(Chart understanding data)
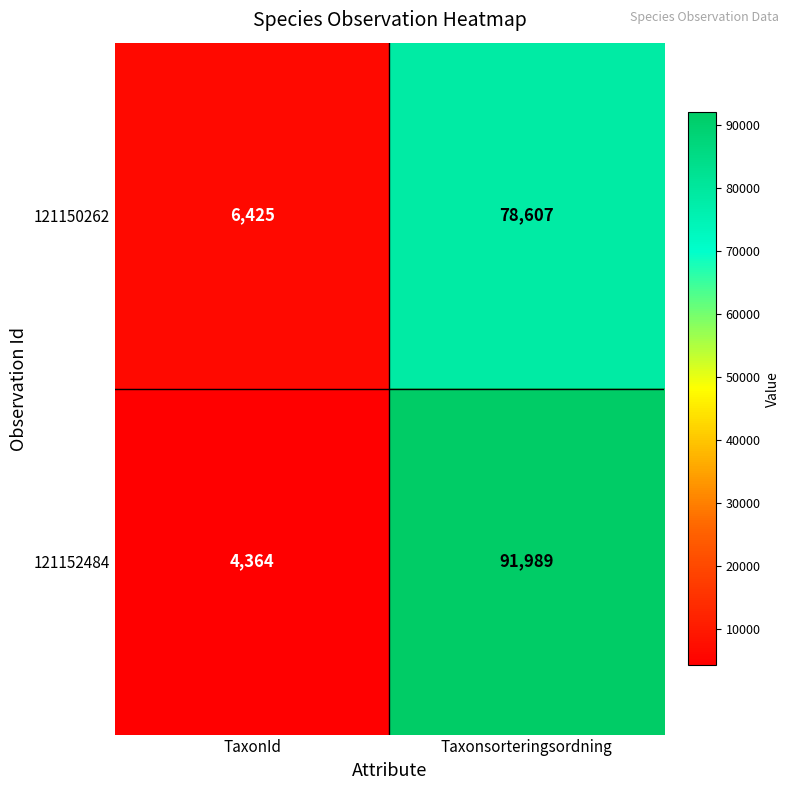

Reading left to right, what are all the values shown in this chart?

121150262: 6425	78607
121152484: 4364	91989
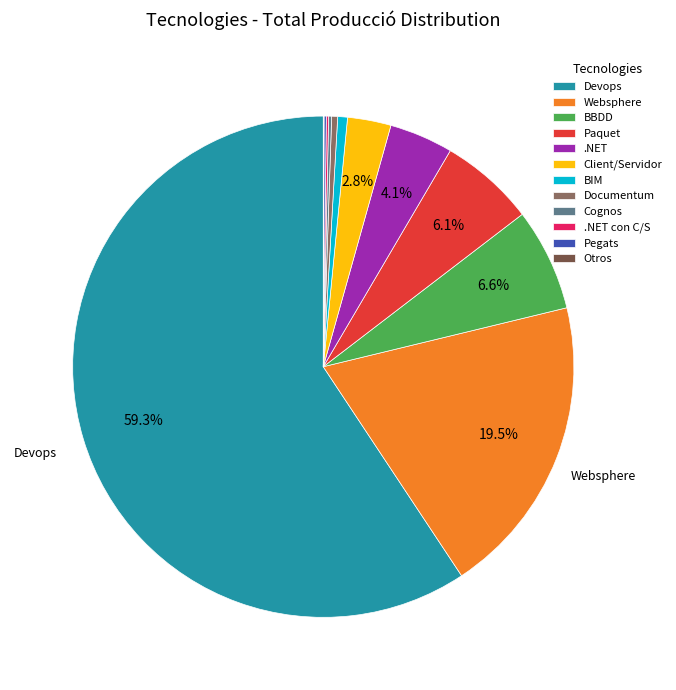

Which has a higher value, .NET or Paquet?

Paquet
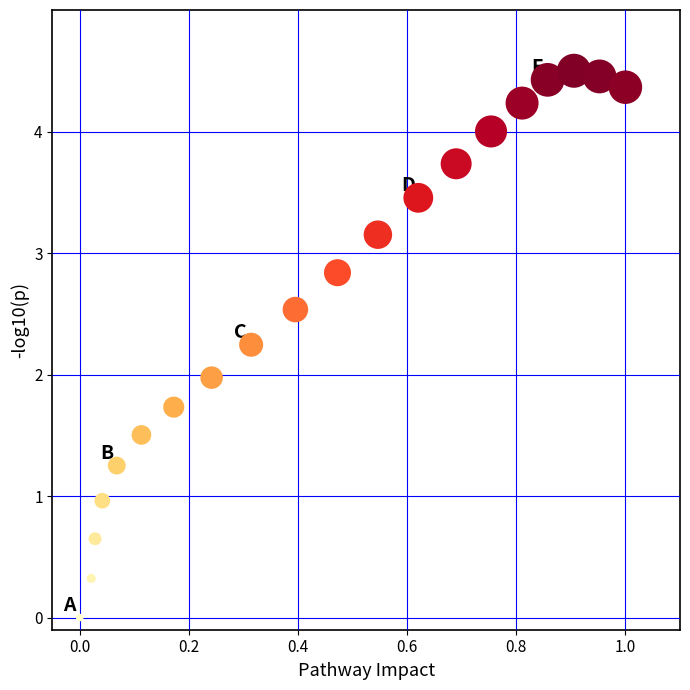

What is the range of X values (max minus min)?

1.0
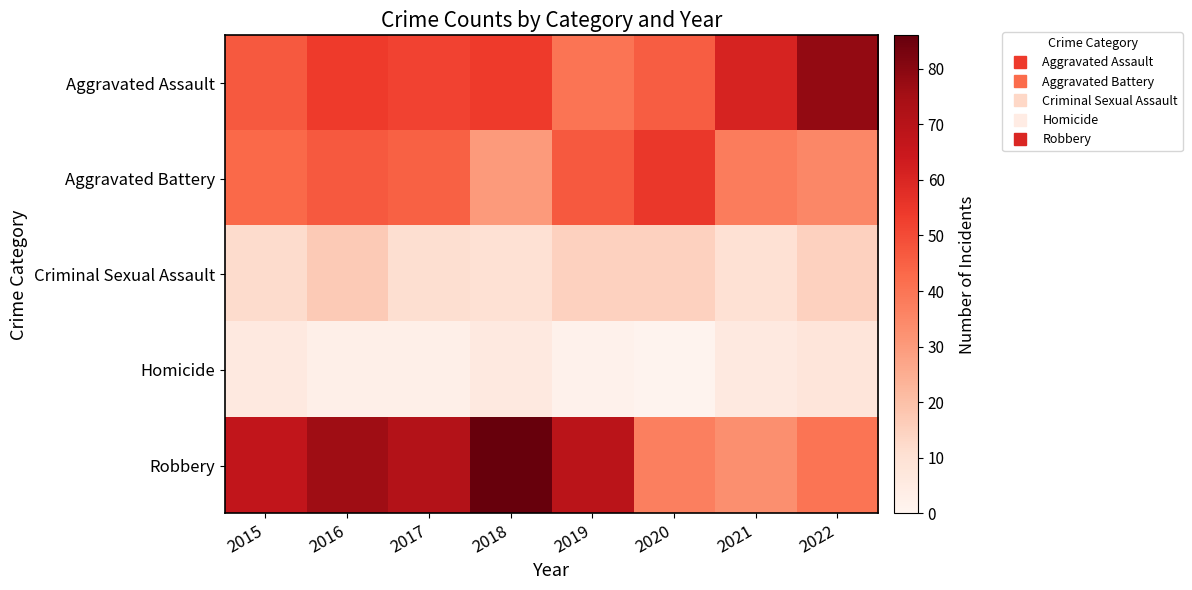

Reading right to left, transcribe all the data shown in this chart.

Aggravated Assault: 2022=78	2021=61	2020=46	2019=40	2018=54	2017=52	2016=54	2015=47
Aggravated Battery: 2022=35	2021=38	2020=55	2019=47	2018=30	2017=45	2016=47	2015=43
Criminal Sexual Assault: 2022=15	2021=10	2020=15	2019=15	2018=10	2017=11	2016=17	2015=12
Homicide: 2022=8	2021=6	2020=1	2019=2	2018=6	2017=3	2016=3	2015=6
Robbery: 2022=40	2021=33	2020=37	2019=69	2018=86	2017=71	2016=76	2015=67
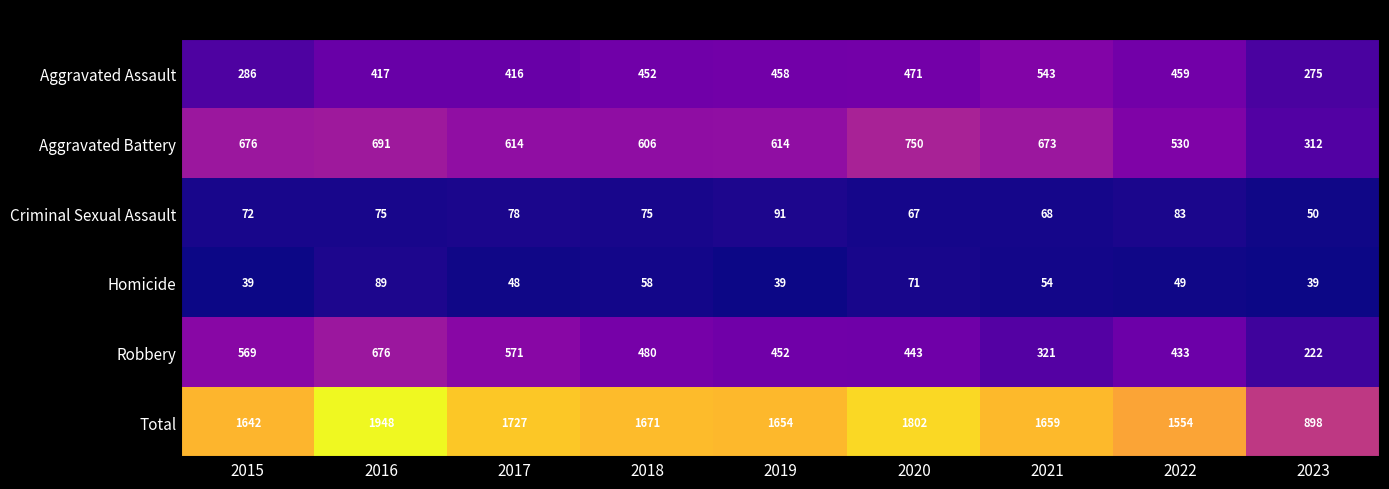

What is the minimum value shown in the chart?

39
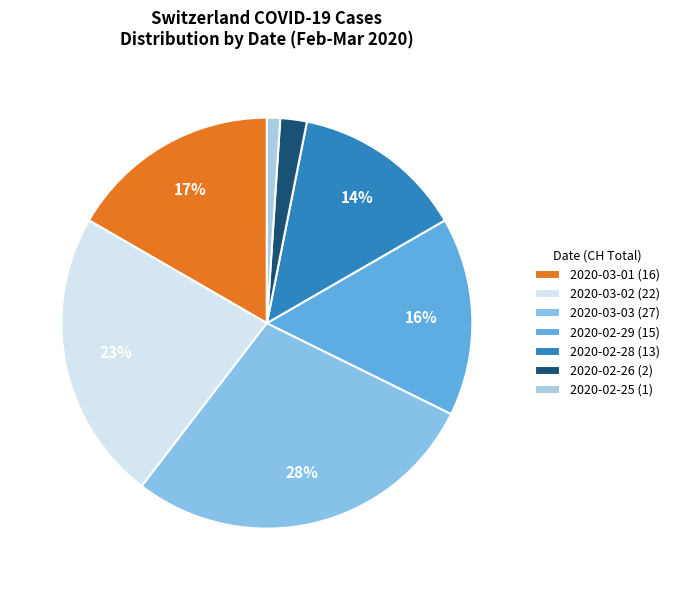

To the nearest percent, what is the average slice percentage?

14%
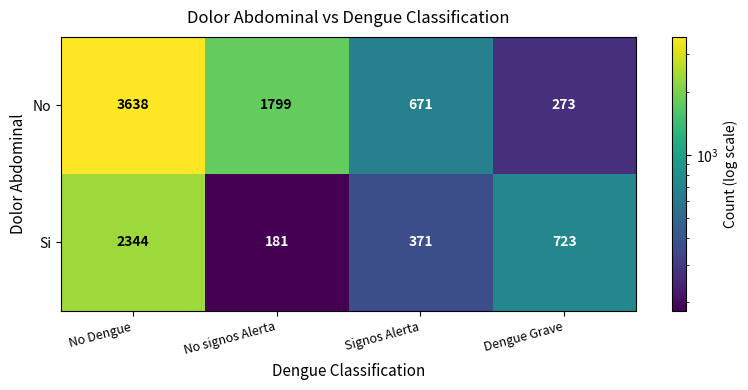

Read the Si value at No Dengue, to the nearest 50.

2350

> [Prompt]
Write out the whole listing above word for word, leaving out the pictures.

> [Solved exercise]
Reading left to right, what are all the values shown in this chart?

121150262: 6425	78607
121152484: 4364	91989

Which has a higher value, .NET or Paquet?

Paquet

What is the range of X values (max minus min)?

1.0

Reading right to left, transcribe all the data shown in this chart.

Aggravated Assault: 2022=78	2021=61	2020=46	2019=40	2018=54	2017=52	2016=54	2015=47
Aggravated Battery: 2022=35	2021=38	2020=55	2019=47	2018=30	2017=45	2016=47	2015=43
Criminal Sexual Assault: 2022=15	2021=10	2020=15	2019=15	2018=10	2017=11	2016=17	2015=12
Homicide: 2022=8	2021=6	2020=1	2019=2	2018=6	2017=3	2016=3	2015=6
Robbery: 2022=40	2021=33	2020=37	2019=69	2018=86	2017=71	2016=76	2015=67

What is the minimum value shown in the chart?

39

To the nearest percent, what is the average slice percentage?

14%

Read the Si value at No Dengue, to the nearest 50.

2350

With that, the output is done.